### Given exercise
Render all of the data below as a two-column CSV with the headers field and value, giving one row per line of data. Put each entry in its own quoted field, and replace any line breaks with spaces.

### Stored records
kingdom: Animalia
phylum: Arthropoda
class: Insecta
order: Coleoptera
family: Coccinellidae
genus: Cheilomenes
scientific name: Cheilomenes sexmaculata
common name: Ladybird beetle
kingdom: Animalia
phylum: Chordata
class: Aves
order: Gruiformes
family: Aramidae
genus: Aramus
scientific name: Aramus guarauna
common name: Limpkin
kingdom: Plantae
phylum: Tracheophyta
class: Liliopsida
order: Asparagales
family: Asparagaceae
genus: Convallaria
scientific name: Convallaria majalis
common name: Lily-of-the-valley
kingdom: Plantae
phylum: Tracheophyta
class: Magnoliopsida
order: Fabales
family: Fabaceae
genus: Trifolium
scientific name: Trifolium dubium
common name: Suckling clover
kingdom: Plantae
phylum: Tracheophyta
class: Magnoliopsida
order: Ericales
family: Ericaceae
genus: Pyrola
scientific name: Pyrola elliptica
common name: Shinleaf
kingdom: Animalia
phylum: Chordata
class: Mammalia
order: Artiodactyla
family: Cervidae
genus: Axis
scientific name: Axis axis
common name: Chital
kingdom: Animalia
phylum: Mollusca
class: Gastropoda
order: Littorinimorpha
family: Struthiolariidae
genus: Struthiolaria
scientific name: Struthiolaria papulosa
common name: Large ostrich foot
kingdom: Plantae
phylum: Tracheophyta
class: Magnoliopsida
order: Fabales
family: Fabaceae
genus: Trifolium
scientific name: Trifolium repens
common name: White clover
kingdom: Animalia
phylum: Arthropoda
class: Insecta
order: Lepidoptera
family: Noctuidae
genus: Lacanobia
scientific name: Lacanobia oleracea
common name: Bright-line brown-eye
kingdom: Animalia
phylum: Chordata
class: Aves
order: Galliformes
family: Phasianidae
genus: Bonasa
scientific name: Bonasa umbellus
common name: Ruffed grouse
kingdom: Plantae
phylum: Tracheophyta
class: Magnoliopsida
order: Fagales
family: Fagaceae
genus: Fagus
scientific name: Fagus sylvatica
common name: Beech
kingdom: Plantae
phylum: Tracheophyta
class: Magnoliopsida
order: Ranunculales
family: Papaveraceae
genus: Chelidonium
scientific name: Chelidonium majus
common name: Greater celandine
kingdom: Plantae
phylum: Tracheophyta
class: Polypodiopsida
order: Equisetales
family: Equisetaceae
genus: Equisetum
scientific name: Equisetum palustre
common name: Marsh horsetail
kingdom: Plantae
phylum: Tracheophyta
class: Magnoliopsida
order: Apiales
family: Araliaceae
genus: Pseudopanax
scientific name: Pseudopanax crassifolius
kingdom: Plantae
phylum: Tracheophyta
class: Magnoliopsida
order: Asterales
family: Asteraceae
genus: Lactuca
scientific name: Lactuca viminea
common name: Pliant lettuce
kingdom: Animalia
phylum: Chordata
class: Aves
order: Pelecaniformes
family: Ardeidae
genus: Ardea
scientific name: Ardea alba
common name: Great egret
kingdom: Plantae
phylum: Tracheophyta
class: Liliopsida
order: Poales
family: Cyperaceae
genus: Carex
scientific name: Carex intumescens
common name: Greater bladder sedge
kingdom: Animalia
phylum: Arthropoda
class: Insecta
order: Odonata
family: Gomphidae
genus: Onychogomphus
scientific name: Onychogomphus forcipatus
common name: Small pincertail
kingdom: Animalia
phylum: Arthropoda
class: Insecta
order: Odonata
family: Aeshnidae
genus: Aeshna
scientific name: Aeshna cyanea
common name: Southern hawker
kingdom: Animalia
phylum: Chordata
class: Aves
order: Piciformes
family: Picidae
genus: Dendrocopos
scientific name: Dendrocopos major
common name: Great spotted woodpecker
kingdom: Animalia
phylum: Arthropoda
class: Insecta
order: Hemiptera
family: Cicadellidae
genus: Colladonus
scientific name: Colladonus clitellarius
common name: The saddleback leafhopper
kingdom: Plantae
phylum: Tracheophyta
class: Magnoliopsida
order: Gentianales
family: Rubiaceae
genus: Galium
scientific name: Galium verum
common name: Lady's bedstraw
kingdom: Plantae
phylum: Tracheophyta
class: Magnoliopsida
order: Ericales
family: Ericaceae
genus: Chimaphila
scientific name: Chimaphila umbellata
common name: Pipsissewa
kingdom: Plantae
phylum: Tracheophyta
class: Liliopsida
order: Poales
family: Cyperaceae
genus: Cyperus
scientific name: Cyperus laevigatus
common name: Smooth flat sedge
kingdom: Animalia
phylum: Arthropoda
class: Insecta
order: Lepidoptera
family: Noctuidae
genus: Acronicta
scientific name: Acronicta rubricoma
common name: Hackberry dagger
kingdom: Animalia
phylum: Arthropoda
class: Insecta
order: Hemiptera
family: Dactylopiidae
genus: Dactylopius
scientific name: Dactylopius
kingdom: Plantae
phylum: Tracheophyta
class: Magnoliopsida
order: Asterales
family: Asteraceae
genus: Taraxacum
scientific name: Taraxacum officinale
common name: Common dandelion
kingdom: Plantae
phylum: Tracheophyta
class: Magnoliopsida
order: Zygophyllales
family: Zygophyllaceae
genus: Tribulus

### Task result
field,value
"kingdom:","Animalia"
"phylum:","Arthropoda"
"class:","Insecta"
"order:","Coleoptera"
"family:","Coccinellidae"
"genus:","Cheilomenes"
"scientific name:","Cheilomenes sexmaculata"
"common name:","Ladybird beetle"
"kingdom:","Animalia"
"phylum:","Chordata"
"class:","Aves"
"order:","Gruiformes"
"family:","Aramidae"
"genus:","Aramus"
"scientific name:","Aramus guarauna"
"common name:","Limpkin"
"kingdom:","Plantae"
"phylum:","Tracheophyta"
"class:","Liliopsida"
"order:","Asparagales"
"family:","Asparagaceae"
"genus:","Convallaria"
"scientific name:","Convallaria majalis"
"common name:","Lily-of-the-valley"
"kingdom:","Plantae"
"phylum:","Tracheophyta"
"class:","Magnoliopsida"
"order:","Fabales"
"family:","Fabaceae"
"genus:","Trifolium"
"scientific name:","Trifolium dubium"
"common name:","Suckling clover"
"kingdom:","Plantae"
"phylum:","Tracheophyta"
"class:","Magnoliopsida"
"order:","Ericales"
"family:","Ericaceae"
"genus:","Pyrola"
"scientific name:","Pyrola elliptica"
"common name:","Shinleaf"
"kingdom:","Animalia"
"phylum:","Chordata"
"class:","Mammalia"
"order:","Artiodactyla"
"family:","Cervidae"
"genus:","Axis"
"scientific name:","Axis axis"
"common name:","Chital"
"kingdom:","Animalia"
"phylum:","Mollusca"
"class:","Gastropoda"
"order:","Littorinimorpha"
"family:","Struthiolariidae"
"genus:","Struthiolaria"
"scientific name:","Struthiolaria papulosa"
"common name:","Large ostrich foot"
"kingdom:","Plantae"
"phylum:","Tracheophyta"
"class:","Magnoliopsida"
"order:","Fabales"
"family:","Fabaceae"
"genus:","Trifolium"
"scientific name:","Trifolium repens"
"common name:","White clover"
"kingdom:","Animalia"
"phylum:","Arthropoda"
"class:","Insecta"
"order:","Lepidoptera"
"family:","Noctuidae"
"genus:","Lacanobia"
"scientific name:","Lacanobia oleracea"
"common name:","Bright-line brown-eye"
"kingdom:","Animalia"
"phylum:","Chordata"
"class:","Aves"
"order:","Galliformes"
"family:","Phasianidae"
"genus:","Bonasa"
"scientific name:","Bonasa umbellus"
"common name:","Ruffed grouse"
"kingdom:","Plantae"
"phylum:","Tracheophyta"
"class:","Magnoliopsida"
"order:","Fagales"
"family:","Fagaceae"
"genus:","Fagus"
"scientific name:","Fagus sylvatica"
"common name:","Beech"
"kingdom:","Plantae"
"phylum:","Tracheophyta"
"class:","Magnoliopsida"
"order:","Ranunculales"
"family:","Papaveraceae"
"genus:","Chelidonium"
"scientific name:","Chelidonium majus"
"common name:","Greater celandine"
"kingdom:","Plantae"
"phylum:","Tracheophyta"
"class:","Polypodiopsida"
"order:","Equisetales"
"family:","Equisetaceae"
"genus:","Equisetum"
"scientific name:","Equisetum palustre"
"common name:","Marsh horsetail"
"kingdom:","Plantae"
"phylum:","Tracheophyta"
"class:","Magnoliopsida"
"order:","Apiales"
"family:","Araliaceae"
"genus:","Pseudopanax"
"scientific name:","Pseudopanax crassifolius"
"kingdom:","Plantae"
"phylum:","Tracheophyta"
"class:","Magnoliopsida"
"order:","Asterales"
"family:","Asteraceae"
"genus:","Lactuca"
"scientific name:","Lactuca viminea"
"common name:","Pliant lettuce"
"kingdom:","Animalia"
"phylum:","Chordata"
"class:","Aves"
"order:","Pelecaniformes"
"family:","Ardeidae"
"genus:","Ardea"
"scientific name:","Ardea alba"
"common name:","Great egret"
"kingdom:","Plantae"
"phylum:","Tracheophyta"
"class:","Liliopsida"
"order:","Poales"
"family:","Cyperaceae"
"genus:","Carex"
"scientific name:","Carex intumescens"
"common name:","Greater bladder sedge"
"kingdom:","Animalia"
"phylum:","Arthropoda"
"class:","Insecta"
"order:","Odonata"
"family:","Gomphidae"
"genus:","Onychogomphus"
"scientific name:","Onychogomphus forcipatus"
"common name:","Small pincertail"
"kingdom:","Animalia"
"phylum:","Arthropoda"
"class:","Insecta"
"order:","Odonata"
"family:","Aeshnidae"
"genus:","Aeshna"
"scientific name:","Aeshna cyanea"
"common name:","Southern hawker"
"kingdom:","Animalia"
"phylum:","Chordata"
"class:","Aves"
"order:","Piciformes"
"family:","Picidae"
"genus:","Dendrocopos"
"scientific name:","Dendrocopos major"
"common name:","Great spotted woodpecker"
"kingdom:","Animalia"
"phylum:","Arthropoda"
"class:","Insecta"
"order:","Hemiptera"
"family:","Cicadellidae"
"genus:","Colladonus"
"scientific name:","Colladonus clitellarius"
"common name:","The saddleback leafhopper"
"kingdom:","Plantae"
"phylum:","Tracheophyta"
"class:","Magnoliopsida"
"order:","Gentianales"
"family:","Rubiaceae"
"genus:","Galium"
"scientific name:","Galium verum"
"common name:","Lady's bedstraw"
"kingdom:","Plantae"
"phylum:","Tracheophyta"
"class:","Magnoliopsida"
"order:","Ericales"
"family:","Ericaceae"
"genus:","Chimaphila"
"scientific name:","Chimaphila umbellata"
"common name:","Pipsissewa"
"kingdom:","Plantae"
"phylum:","Tracheophyta"
"class:","Liliopsida"
"order:","Poales"
"family:","Cyperaceae"
"genus:","Cyperus"
"scientific name:","Cyperus laevigatus"
"common name:","Smooth flat sedge"
"kingdom:","Animalia"
"phylum:","Arthropoda"
"class:","Insecta"
"order:","Lepidoptera"
"family:","Noctuidae"
"genus:","Acronicta"
"scientific name:","Acronicta rubricoma"
"common name:","Hackberry dagger"
"kingdom:","Animalia"
"phylum:","Arthropoda"
"class:","Insecta"
"order:","Hemiptera"
"family:","Dactylopiidae"
"genus:","Dactylopius"
"scientific name:","Dactylopius"
"kingdom:","Plantae"
"phylum:","Tracheophyta"
"class:","Magnoliopsida"
"order:","Asterales"
"family:","Asteraceae"
"genus:","Taraxacum"
"scientific name:","Taraxacum officinale"
"common name:","Common dandelion"
"kingdom:","Plantae"
"phylum:","Tracheophyta"
"class:","Magnoliopsida"
"order:","Zygophyllales"
"family:","Zygophyllaceae"
"genus:","Tribulus"